So here is the thing, I really like to blog. I like to record the things that happen in our family and to make a record for future posterity. I do it for me, not in anticipation of people leaving nice comments. The reality of it is, I don't get many comments and that is perfectly fine with me. I do however have a fair number of hits each month on here and I am always curious about who is peeking in and what they think of my family. (Not that that in any way changes what I write.) I have strongly considered making my blog private, but I have made some really great connections with people through it. Most importantly; people who have children with Ocular Albinism. Hagen's condition is not seriously life threatening or anything, but it is rare and information on it is limited. Every case is so different and it has been comforting to talk to others and follow the progress that their kids are making. I in turn feel it would be selfish to not allow others to do the same with me. So here we are.
Having said that, I have been reading through some of my older posts and I have to say I have been bored to tears. My kids and grandkids are not going to want to read about how we went to the park, went down the slide once and the did the swings twice. Then had a nice red popsicle and came home. They are going to enjoy much more hearing about how I actually feel about going to the park. (which is bored:) I am going to try really hard to start writing my posts with more depth and feeling and not so much boring fluff. With that I want to begin my new resolve with a little honesty, because what I really don't want is my kids to read this later in life and think, "our mom is such a liar, what she wrote about was the few and far between moments of pure bliss"
I have always thought it would be so refreshing to read a blog that talked about EVERYTHING that went on in a home full of kids. Not just the rainbow and butterfly moments. So here goes...If you don't like it, don't read it!
If we're being honest, here are some of the things that really happen in our home;
Hagen does a lot of this. He is throwing a major fit because I wouldn't let him eat a marker. I had already fed the kid Lucky Charms for breakfast (I know, who does that right?). I figured let's just eat one unhealthy thing at a time. I would also like to point out the disastrous mess on the floor. (This picture actually does it no justice at all) I am by NO means an impecable housekeeper. I wouldn't consider myself a complete slob, but our home is definately LIVED IN.
My kids fight, and hurt each other. My seven year old can throw a wicked awful fit.
I yell A LOT, which I am not proud of but I am really working on quitting. Some days I amaze myself with my temper.
My kids haven't read much at all this summer, I am a total slacker. They play from sun up to sun down and sleep a little in between. Hagen's vision therapist called to make an appointment and wanted to know when his nap time was, I didn't know what to tell her because we are just so sporadic right now.
Sometimes when the kids whine about doing a job, I do it for them so I don't have to have the fight.
I feed my kids cold cereal at least once if not twice a day.
I rarely prepare my Sharing Time or lessons until Saturday night.
I have left my kids home alone a time or two while I run here or there for up to 30 minutes at a time.
I got Cole's feet measured for new shoes only to find out that the shoes he's been wearing are 2 sizes too small.
And I am sitting here in my exercise clothes from early this morning. Weston tells me that I am not going to be worthy for a temple recommend if I don't start getting dressed earlier.
I have lots of goals for when school starts; I am going to make dinner more often, have bedtimes, read with the kids, make a menu and feed the family a little healthier, and keep the house cleaner. I am continually trying to be a better mom because let's face it, we all love our kids and do our very best to keep them healthy and happy. In the process of perfecting my mothering, I really want to be real about how things are around here. I plan on owning up the bad parenting moments and resolving to be better. Isn't that what this life is all about anyway?

[Dataset records]
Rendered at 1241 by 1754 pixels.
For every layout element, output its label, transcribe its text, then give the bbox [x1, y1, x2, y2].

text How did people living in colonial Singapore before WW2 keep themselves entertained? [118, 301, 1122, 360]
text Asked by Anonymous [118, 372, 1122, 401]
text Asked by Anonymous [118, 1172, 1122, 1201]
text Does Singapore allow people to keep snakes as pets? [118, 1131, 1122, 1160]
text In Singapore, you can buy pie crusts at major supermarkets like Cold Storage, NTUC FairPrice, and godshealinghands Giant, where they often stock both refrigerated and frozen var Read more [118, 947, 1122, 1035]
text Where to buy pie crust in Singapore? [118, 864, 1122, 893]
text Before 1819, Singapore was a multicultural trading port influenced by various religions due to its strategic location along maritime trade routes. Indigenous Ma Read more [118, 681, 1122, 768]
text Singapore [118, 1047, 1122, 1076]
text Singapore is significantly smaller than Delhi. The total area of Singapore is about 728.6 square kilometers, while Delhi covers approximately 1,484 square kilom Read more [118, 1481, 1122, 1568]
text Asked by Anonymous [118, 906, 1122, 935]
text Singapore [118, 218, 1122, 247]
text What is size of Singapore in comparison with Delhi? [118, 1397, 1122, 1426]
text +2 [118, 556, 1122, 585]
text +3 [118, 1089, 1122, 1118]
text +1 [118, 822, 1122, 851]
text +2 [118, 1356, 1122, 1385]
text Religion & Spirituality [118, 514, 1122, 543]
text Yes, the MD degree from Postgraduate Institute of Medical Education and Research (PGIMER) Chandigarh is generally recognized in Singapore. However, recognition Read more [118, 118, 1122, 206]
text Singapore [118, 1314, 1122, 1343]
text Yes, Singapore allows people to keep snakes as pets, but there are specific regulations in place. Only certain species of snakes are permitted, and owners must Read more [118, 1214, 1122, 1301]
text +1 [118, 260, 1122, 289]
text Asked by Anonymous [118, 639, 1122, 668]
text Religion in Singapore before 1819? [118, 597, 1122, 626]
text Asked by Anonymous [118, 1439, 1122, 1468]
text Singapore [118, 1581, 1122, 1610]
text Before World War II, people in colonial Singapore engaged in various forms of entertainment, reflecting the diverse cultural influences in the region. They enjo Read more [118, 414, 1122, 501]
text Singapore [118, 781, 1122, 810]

Work order:
Answer these questions using the family blog post.
(a) What condition does Hagen have?
(b) What would the author not let Hagen eat, leading to his fit?
(c) How much too small were the shoes Cole had been wearing?

Answer to this problem:
(a) Ocular Albinism
(b) A marker
(c) Two sizes too small